[Stored items]
━━━━━━━━━━━━━━━━

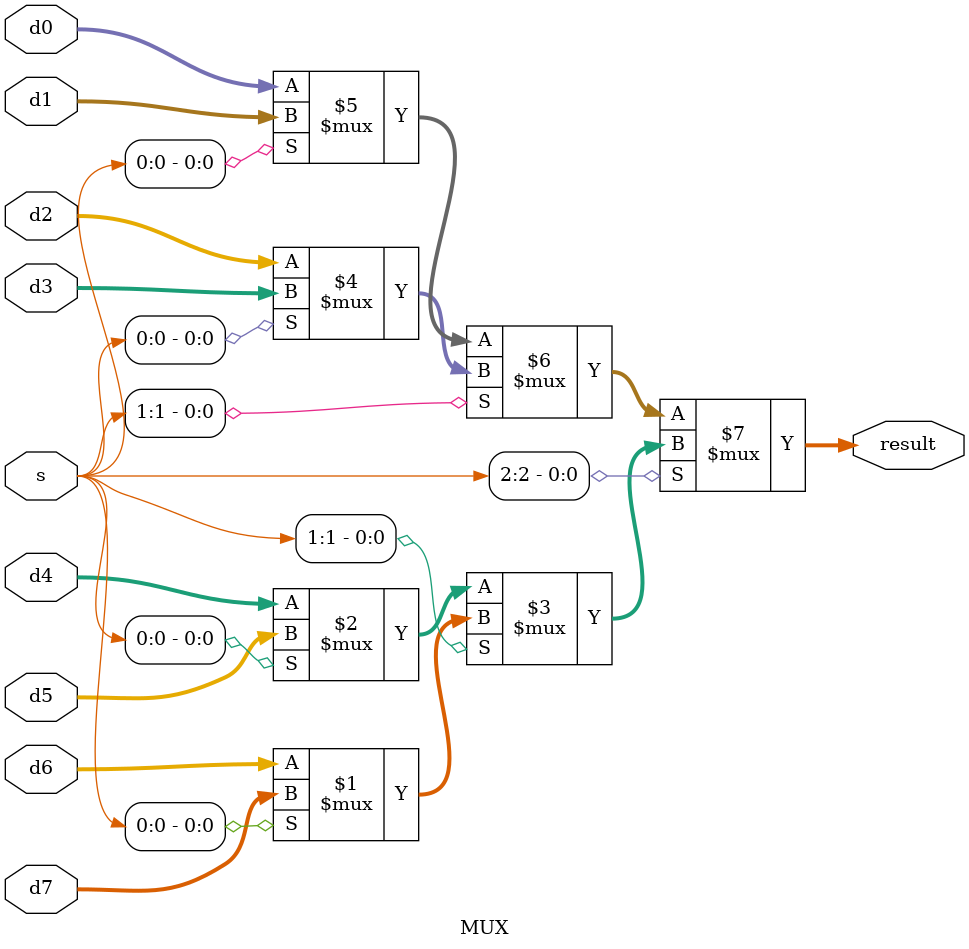
<source format=sv>
module MUX
			#(parameter width = 3)
			 (input logic [width-1:0] d0, d1, d2, d3, d4, d5, d6, d7,
			  input logic [2:0] s,
			  output logic [width-1:0] result);
			  
	assign result = s[2] ? (s[1] ? (s[0] ? d7 : d6) : (s[0] ? d5 : d4)) : (s[1] ? (s[0] ? d3 : d2) : (s[0] ? d1 : d0));
	
endmodule

</source>
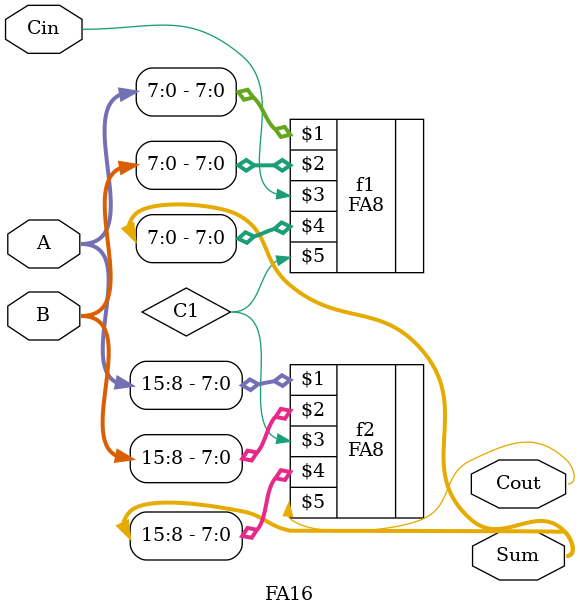
<source format=v>
`include "FullAdder8.v"

module FA16(A,B,Cin,Sum,Cout);
	input [15:0] A,B;
	input Cin;
	output [15:0] Sum;
	output Cout;
	wire C1;
	
	FA8 f1(A[7:0],B[7:0], Cin, Sum[7:0], C1);
	FA8 f2(A[15:8],B[15:8], C1, Sum[15:8], Cout);
	
endmodule
</source>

━━━━━━━━━━━━━━━━

Leave the pictures out, and restate exactly the lines from the start of the records through the one that contains "output logic [width-1:0] result);".

<source format=sv>
module MUX
			#(parameter width = 3)
			 (input logic [width-1:0] d0, d1, d2, d3, d4, d5, d6, d7,
			  input logic [2:0] s,
			  output logic [width-1:0] result);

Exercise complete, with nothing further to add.